A arma deles é a truculência, as redes sociais e, antigamente, os atos de rua. Mas os dias de milhares nas ruas gritando “nossa bandeira jamais será vermelha” se acabaram. O último ato da Nova Direita, em dezembro, passou despercebido. O maior ato deles este ano, em maio, não conseguiu ser maior que os atos dos estudantes contra os cortes da educação. Até Renan Santos, liderança do MBL, reconheceu em seu último vídeo que estamos vendo o “crepúsculo” do ciclo do antipetismo.
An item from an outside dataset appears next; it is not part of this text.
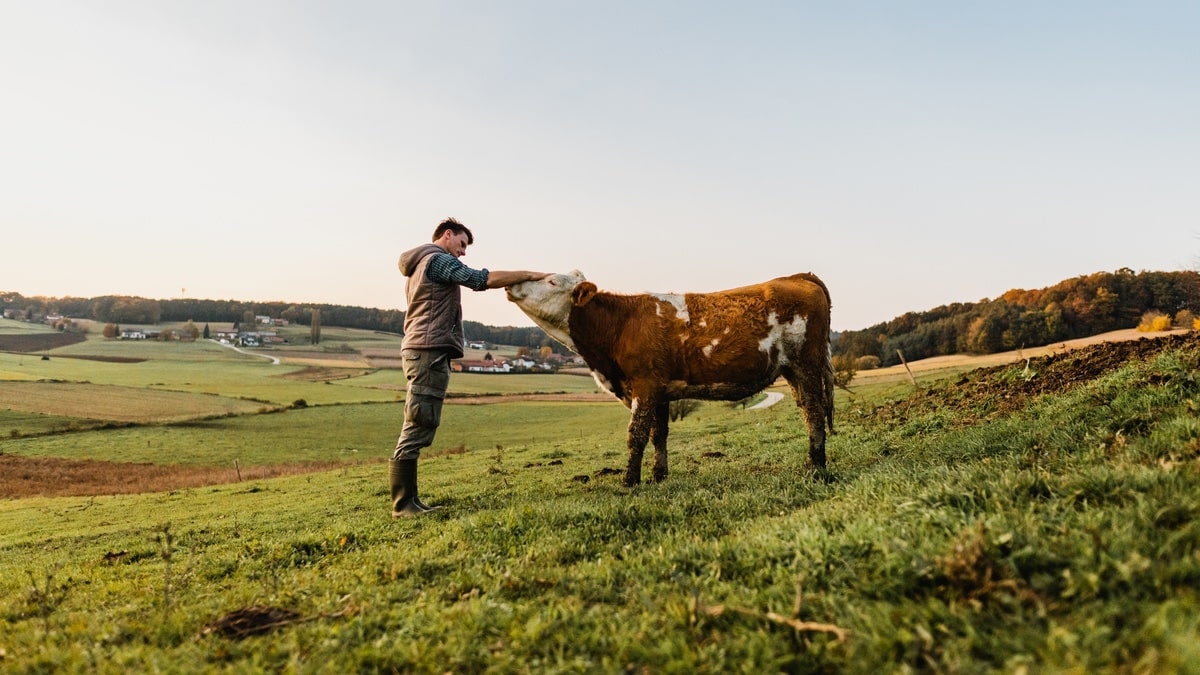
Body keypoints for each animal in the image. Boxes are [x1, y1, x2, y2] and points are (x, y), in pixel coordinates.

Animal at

O fim deste ciclo se deu, em parte, porque a Nova Direita perdeu a aura de santa. As conversas gravadas do The Intercept mostrando Sérgio Moro como juiz parcial, o envolvimento da família Bolsonaro com milicianos, desvio de salário de assessores a até na morte de Marielle Franco, o acordão que o presidente fez com o STF no meio do ano para se manter no Poder, entre outras coisas, fez com que a Nova Direita perdesse a bandeira da luta contra a corrupção de suas mãos. Ao menos para parte da população.

Os 30% que estão com a Nova Direita ainda acredita neles. Mas com alguma desconfiança. Estamos longe do que existia em 2015, quando quase mais de 60% da população acreditava que os manifestantes vestidos com a camiseta da CBF estavam do lado da honestidade contra a corrupção.

Com os primeiros escândalos e as “caneladas”, vemos várias cenas ridículos de brigas entre os próprios direitistas. Nando Moura acusa Flávio Bolsonaro, Carla Zambeli bate bota com Joyce Hasselman, militaristas xingam Kim Kataguiri e assim por diante. Um não quer defender os podres do outro. Foi necessário que Olavo de Carvalho chamasse os mais fiéis ao governo para se unir em torno de Bolsonaro. Sérgio Moro, o ministro da Justiça mais popular que o Presidente, parece ter seus planos próprios. Esta divisão tende a se acentuar.

O que esperar deles em 2020: mais truculência e radicalização do discurso

Para nossos inimigos, não resta outra alternativa além de dobrar a aposta. Para manter seu campo unido e mobilizado, cada vez mais eles lançarão ataques contra a esquerda e os movimentos sociais, em um clima de guerra permanente. Podemos esperar tudo deles, menos uma atitude civilizada.

Para nós, existe 30% da população que podemos mobilizar. Se uma parte deste setor for às ruas, poderemos ter grandes atos contra o governo e a Nova Direita. E, onde temos trabalho de base, podemos conversar com todos aqueles que não estão nos 30% que apoiam a Nova Direita. Uma oportunidade ímpar para dialogar com a população.

Eles estão a cada dia mais perigosos. Mas 2019 provou que eles não são invencíveis. Podemos em 2020 fazer com que a maior parte da população perca a confiança naqueles que enganaram o povo durante o golpe de 2016 e as eleições de 2018. Não será fácil, mas não será impossível. Que venha o ano novo. De tédio a gente não morre.